Anche il premier Mario Draghi ha condannato l’attacco alla centrale nucleare di Zaporizhzhia: “Un attacco contro la sicurezza di tutti. L’Unione Europea deve continuare a reagire unita e con la massima fermezza, insieme agli alleati, per sostenere l’Ucraina e proteggere i cittadini europei”.
“Non farei un mix tra guerra e centrale nucleare. Una cosa è il nucleare come fonte energetica per garantire il riscaldamento e l’attività economica, altra cosa è il nucleare delle armi. E’ chiaro che le centrali devono essere tenute in sicurezza, però su moltissime altre infrastrutture e impianti pericolosi vale lo stesso discorso. Quando c’è una guerra purtroppo i rischi e i drammi sono presenti, su questo dobbiamo cercare di far fronte utilizzando tutti gli strumenti che abbiamo per cercare di evitare che questa guerra prosegua verso un’escalation” ha detto il presidente del Friuli Venezia Giulia, Massimiliano Fedriga, in merito agli ultimi sviluppi della guerra in Ucraina.

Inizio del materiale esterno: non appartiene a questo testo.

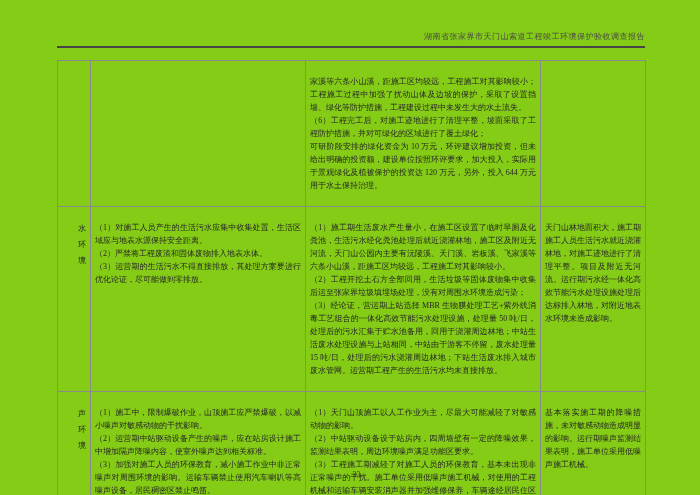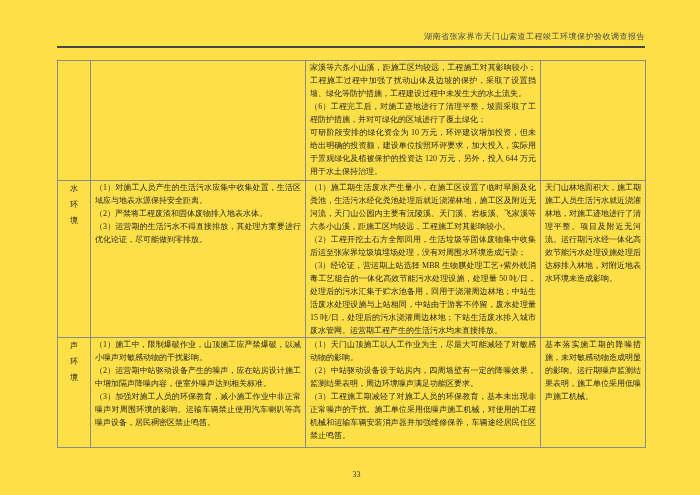"湖南省张家界市天门山索道工程竣工环境保护验收调查报告" .page { background: #fde047 -> #84cc16 }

“Ancora una volta il sistema delle Regioni – in un’ottica di collaborazione istituzionale – è pronto a fare la propria parte per far fronte alla nuova emergenza collegata all’accoglienza dei profughi provenienti dall’Ucraina. Lo abbiamo confermato oggi nella riunione della Conferenza delle Regioni e nel confronto che abbiamo avuto con il Capo della Protezione civile, Fabrizio Curcio, sulla prossima ordinanza di Protezione civile che vedrà i Presidenti delle Regioni nel ruolo di Commissari”, ha dichiarato Fedriga.
“Rispetto all’ordinanza che sta per essere emanata abbiamo chiesto un approfondimento ulteriore, tecnico e politico, sulla parte della gestione della prevenzione e dell’assistenza sanitaria, a partire dalle vaccinazioni e dai tamponi. Sulla governance abbiamo poi formulato alcune proposte migliorative del testo. In termini più generali – ha aggiunto Fedriga – abbiamo sollevato una questione centrale: l’esigenza di dar vita ad un sistema organizzativo alle nostre frontiere anche con il coinvolgimento del ministero della difesa e l’ausilio delle forze armate”.